BRIEF:
The response must hold only the lines from the line containing "STATEMENT REGARDING CONSENT TO FILE" through the end of the listing, exactly as written.

DATASET CONTENT:
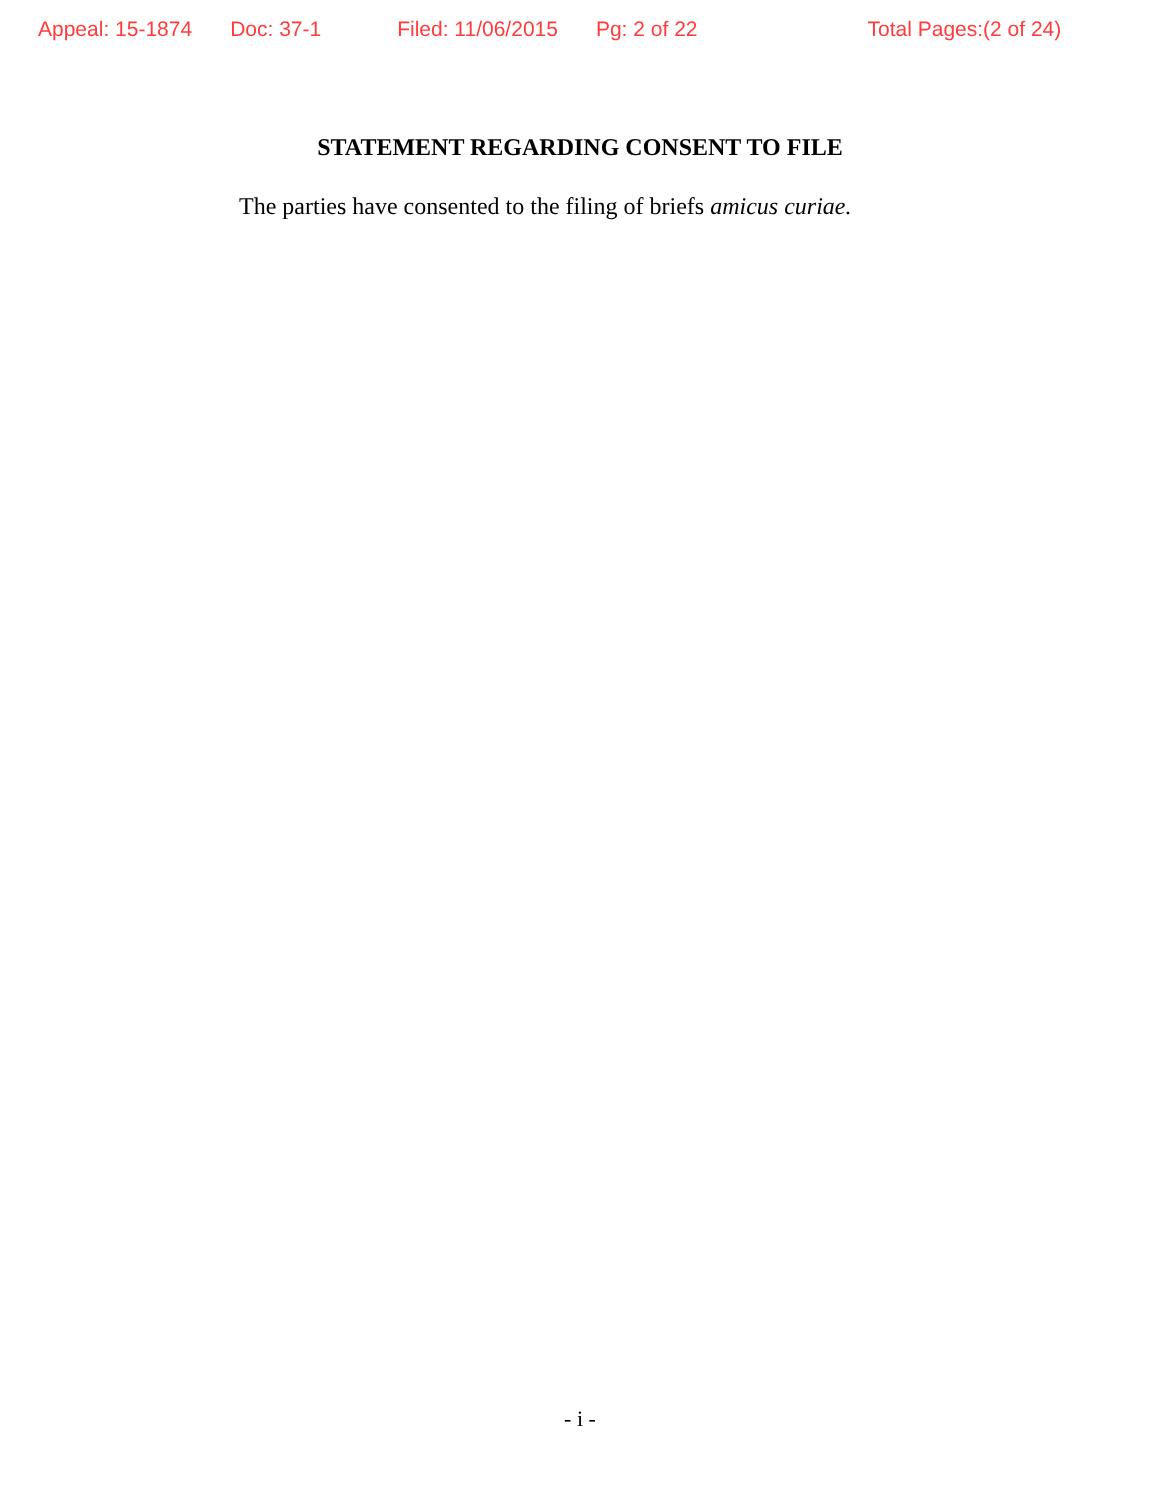Appeal: 15-1874 Doc: 37-1 Filed: 11/06/2015 Pg: 2 of 22 Total Pages:(2 of 24)
STATEMENT REGARDING CONSENT TO FILE
The parties have consented to the filing of briefs amicus curiae.
- i -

SOLUTION:
STATEMENT REGARDING CONSENT TO FILE
The parties have consented to the filing of briefs amicus curiae.
- i -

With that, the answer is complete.